Data entries
▬▬▬▬▬▬
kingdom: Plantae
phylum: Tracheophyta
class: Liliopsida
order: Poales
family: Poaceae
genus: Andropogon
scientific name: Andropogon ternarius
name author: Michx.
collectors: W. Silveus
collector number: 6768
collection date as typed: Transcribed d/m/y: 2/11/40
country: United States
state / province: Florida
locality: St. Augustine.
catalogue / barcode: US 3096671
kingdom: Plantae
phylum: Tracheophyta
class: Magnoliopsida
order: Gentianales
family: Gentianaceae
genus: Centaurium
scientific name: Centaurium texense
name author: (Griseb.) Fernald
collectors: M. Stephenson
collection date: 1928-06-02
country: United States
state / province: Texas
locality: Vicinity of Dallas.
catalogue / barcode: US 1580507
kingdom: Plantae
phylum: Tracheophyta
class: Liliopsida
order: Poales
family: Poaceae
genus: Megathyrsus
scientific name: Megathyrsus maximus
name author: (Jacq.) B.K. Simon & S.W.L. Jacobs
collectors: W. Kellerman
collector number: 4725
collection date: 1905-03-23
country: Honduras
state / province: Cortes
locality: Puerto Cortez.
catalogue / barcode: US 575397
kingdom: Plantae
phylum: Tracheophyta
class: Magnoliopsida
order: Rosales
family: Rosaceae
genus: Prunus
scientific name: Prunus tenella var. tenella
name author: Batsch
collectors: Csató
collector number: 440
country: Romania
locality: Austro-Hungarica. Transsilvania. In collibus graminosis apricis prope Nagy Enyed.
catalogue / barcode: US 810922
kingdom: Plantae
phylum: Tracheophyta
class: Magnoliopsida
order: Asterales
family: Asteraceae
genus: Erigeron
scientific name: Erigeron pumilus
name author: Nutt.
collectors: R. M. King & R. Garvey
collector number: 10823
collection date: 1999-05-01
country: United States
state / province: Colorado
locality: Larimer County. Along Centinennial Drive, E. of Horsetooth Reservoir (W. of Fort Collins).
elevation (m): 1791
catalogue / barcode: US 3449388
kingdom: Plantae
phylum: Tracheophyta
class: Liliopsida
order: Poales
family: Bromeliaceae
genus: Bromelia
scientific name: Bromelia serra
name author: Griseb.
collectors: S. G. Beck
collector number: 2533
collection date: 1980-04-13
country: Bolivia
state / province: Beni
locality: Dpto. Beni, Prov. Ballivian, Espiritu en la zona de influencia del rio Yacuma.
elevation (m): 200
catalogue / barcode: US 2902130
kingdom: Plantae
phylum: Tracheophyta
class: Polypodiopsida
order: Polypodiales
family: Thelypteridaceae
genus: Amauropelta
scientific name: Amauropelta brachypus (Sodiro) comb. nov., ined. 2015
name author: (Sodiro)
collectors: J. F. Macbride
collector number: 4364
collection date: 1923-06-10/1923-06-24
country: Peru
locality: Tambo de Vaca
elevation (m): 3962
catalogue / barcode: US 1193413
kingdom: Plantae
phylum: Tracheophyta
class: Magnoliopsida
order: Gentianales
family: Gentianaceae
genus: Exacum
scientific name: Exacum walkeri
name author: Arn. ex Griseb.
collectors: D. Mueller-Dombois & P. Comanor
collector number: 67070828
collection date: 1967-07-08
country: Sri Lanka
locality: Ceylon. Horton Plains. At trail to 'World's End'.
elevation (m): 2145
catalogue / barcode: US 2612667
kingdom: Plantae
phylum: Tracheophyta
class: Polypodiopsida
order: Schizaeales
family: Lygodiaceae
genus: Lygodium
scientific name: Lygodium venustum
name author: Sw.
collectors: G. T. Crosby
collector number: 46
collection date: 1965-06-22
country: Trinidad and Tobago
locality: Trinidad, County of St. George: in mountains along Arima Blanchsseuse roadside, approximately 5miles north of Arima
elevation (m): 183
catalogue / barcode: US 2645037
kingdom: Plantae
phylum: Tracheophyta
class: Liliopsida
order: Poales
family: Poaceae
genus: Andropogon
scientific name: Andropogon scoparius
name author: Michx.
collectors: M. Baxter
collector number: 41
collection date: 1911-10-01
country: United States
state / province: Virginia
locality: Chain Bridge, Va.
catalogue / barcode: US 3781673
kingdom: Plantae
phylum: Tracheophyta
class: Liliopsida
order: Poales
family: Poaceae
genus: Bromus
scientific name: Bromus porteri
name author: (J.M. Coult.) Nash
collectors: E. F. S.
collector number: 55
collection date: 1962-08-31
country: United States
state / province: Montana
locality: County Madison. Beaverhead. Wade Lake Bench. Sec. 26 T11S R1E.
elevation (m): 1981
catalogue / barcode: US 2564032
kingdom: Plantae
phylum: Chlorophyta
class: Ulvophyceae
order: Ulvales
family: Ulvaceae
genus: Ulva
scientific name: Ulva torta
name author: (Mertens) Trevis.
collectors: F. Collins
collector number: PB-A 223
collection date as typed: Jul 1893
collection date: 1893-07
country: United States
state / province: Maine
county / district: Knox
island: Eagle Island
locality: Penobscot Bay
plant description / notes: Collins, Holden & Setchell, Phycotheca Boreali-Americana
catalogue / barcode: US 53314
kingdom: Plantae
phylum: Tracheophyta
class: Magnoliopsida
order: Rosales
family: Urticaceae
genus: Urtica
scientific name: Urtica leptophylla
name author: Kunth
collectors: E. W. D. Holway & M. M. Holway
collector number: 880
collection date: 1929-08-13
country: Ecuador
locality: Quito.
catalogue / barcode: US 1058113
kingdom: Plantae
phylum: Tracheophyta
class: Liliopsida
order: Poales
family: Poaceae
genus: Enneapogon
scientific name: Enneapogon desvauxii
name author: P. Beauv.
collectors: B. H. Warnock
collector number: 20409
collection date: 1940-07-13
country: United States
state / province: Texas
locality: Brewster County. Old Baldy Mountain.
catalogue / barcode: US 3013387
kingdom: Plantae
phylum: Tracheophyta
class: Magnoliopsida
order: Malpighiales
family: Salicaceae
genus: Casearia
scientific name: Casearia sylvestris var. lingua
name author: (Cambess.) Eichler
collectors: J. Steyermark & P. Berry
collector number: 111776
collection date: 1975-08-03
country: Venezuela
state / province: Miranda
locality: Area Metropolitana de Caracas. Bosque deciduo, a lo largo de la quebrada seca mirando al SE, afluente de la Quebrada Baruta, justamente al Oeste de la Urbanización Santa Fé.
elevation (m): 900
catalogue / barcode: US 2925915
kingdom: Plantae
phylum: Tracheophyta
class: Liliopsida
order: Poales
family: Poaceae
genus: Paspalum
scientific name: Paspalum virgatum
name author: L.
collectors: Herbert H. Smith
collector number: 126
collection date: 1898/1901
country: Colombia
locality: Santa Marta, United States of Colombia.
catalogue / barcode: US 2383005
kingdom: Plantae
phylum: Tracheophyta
▬▬▬▬▬▬
Reproduce unchanged the part of the material that opens with its first line and closes with the line containing "collection date as typed: Transcribed", both ends included.

kingdom: Plantae
phylum: Tracheophyta
class: Liliopsida
order: Poales
family: Poaceae
genus: Andropogon
scientific name: Andropogon ternarius
name author: Michx.
collectors: W. Silveus
collector number: 6768
collection date as typed: Transcribed d/m/y: 2/11/40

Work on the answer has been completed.